Various shocking accounts illustrate the deeply toxic relationships between mothers and their children, revealing patterns of abandonment, manipulation, and emotional neglect. Some children recount their mothers' disappointing reactions to their births, leading to lifelong feelings of unworthiness. Others share experiences of abandonment at crucial ages, which severely impacted their ability to form healthy relationships. Emotional abuse is also described, including the withholding of affection during conflicts. These experiences highlight the profound and enduring effects of maternal toxicity on mental health and familial connections.
My earliest memories are of my mom telling me that she had only wanted four children, and had been so disappointed when she became pregnant with me (her fifth). That was the start of what has been one long, manipulative relationship. Now she's in her 80s, and she constantly tells stories from my childhood about what a good mother she was (these stories never happened). If anyone suggests that her recollection is less than accurate, that begins a months-long barrage of angry messages about what an ungrateful person I am. I keep her at arms length for my own peace of mind, as do all of my siblings. I just want it to be over honestly.

(Saved data entries)
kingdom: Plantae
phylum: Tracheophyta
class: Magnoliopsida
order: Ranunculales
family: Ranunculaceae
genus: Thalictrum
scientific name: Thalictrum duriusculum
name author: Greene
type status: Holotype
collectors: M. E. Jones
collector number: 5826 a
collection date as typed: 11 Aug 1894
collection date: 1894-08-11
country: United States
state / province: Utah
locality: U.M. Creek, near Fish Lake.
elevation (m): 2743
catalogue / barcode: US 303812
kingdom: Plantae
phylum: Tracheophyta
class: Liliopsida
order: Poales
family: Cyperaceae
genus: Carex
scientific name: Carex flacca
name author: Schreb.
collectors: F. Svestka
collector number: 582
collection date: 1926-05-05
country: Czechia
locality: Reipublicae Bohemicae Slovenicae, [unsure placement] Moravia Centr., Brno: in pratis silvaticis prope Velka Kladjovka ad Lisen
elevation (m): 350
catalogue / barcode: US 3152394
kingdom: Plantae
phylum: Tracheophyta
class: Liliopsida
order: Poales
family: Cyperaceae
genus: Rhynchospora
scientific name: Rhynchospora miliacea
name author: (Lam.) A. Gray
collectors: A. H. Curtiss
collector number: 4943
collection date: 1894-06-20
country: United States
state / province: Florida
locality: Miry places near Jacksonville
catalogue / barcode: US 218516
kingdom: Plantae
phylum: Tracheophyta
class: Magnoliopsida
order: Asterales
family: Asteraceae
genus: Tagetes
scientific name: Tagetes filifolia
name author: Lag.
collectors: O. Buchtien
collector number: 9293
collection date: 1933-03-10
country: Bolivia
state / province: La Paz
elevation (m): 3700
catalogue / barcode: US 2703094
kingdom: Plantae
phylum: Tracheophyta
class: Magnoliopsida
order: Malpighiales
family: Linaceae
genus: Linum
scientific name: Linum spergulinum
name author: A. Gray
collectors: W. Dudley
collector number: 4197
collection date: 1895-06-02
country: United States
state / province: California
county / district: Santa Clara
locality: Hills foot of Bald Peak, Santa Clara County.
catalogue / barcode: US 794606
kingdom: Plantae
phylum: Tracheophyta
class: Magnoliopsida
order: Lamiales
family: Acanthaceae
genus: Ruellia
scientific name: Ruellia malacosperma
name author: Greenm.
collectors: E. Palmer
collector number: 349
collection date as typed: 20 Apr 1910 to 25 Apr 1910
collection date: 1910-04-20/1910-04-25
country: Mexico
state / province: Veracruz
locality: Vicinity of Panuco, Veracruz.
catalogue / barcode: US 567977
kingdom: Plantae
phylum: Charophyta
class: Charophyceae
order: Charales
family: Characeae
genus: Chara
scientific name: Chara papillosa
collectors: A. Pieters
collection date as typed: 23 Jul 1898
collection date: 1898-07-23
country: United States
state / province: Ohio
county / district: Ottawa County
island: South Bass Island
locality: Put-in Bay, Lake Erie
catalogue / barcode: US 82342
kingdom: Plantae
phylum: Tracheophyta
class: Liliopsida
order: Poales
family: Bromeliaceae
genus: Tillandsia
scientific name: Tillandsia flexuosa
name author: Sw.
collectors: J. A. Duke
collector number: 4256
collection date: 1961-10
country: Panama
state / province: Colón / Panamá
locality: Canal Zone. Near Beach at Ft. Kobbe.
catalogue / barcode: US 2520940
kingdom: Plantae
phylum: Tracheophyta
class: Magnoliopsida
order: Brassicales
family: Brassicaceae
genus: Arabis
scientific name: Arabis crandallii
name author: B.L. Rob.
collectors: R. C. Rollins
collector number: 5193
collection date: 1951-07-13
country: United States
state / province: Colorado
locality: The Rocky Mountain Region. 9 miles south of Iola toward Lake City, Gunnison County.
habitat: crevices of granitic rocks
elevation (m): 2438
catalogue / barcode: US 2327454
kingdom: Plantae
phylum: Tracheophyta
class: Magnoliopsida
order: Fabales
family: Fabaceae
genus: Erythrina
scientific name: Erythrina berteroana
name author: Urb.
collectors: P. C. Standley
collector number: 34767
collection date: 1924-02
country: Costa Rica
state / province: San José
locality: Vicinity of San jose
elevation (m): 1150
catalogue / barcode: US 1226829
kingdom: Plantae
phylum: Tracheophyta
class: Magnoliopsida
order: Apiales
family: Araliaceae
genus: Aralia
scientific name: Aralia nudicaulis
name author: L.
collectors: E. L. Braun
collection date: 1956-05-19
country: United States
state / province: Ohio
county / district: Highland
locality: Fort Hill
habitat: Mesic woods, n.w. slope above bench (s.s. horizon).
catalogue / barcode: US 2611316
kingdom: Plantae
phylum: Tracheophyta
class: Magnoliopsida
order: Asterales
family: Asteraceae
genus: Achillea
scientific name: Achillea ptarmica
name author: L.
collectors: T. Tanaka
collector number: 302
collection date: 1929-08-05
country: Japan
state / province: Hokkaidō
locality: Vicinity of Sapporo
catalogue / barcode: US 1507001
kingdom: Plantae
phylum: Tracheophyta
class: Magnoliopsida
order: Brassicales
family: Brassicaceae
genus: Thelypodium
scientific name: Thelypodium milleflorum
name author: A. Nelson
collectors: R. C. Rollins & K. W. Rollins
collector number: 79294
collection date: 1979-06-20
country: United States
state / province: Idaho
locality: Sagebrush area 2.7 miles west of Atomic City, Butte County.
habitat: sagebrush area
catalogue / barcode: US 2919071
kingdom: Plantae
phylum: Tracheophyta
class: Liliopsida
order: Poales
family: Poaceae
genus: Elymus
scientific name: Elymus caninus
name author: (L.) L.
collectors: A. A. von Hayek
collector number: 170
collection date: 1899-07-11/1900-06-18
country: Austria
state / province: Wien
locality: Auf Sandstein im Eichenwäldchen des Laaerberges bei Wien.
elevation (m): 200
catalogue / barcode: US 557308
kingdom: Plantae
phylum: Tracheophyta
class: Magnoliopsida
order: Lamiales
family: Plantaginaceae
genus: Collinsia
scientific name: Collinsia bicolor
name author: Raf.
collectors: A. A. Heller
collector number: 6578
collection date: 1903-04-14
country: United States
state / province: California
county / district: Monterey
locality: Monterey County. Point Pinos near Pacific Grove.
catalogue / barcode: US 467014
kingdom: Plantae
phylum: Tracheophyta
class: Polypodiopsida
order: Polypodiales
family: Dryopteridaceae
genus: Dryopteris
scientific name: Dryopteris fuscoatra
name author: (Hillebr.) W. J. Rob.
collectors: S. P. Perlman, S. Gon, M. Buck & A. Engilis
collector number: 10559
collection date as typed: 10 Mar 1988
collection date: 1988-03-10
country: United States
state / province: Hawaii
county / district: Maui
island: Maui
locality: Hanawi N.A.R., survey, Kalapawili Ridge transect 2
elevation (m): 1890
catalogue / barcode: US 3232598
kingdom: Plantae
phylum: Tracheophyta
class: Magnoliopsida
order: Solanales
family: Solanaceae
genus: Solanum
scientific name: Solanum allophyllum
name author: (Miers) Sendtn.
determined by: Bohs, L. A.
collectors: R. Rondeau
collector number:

*PARTS OF THE EXERCISE:*
**a)** In the text on toxic mothers, how many children does the writer say their mom had wanted?
**b)** Rewrite everything in the text on toxic mothers from "My earliest memories" down to "be over honestly.", swapping "angry messages" for "furious messages".
These records are separate material and have no connection to the text.

*ANSWERS BY TASK:*
**a)** Four children.

**b)**
My earliest memories are of my mom telling me that she had only wanted four children, and had been so disappointed when she became pregnant with me (her fifth). That was the start of what has been one long, manipulative relationship. Now she's in her 80s, and she constantly tells stories from my childhood about what a good mother she was (these stories never happened). If anyone suggests that her recollection is less than accurate, that begins a months-long barrage of furious messages about what an ungrateful person I am. I keep her at arms length for my own peace of mind, as do all of my siblings. I just want it to be over honestly.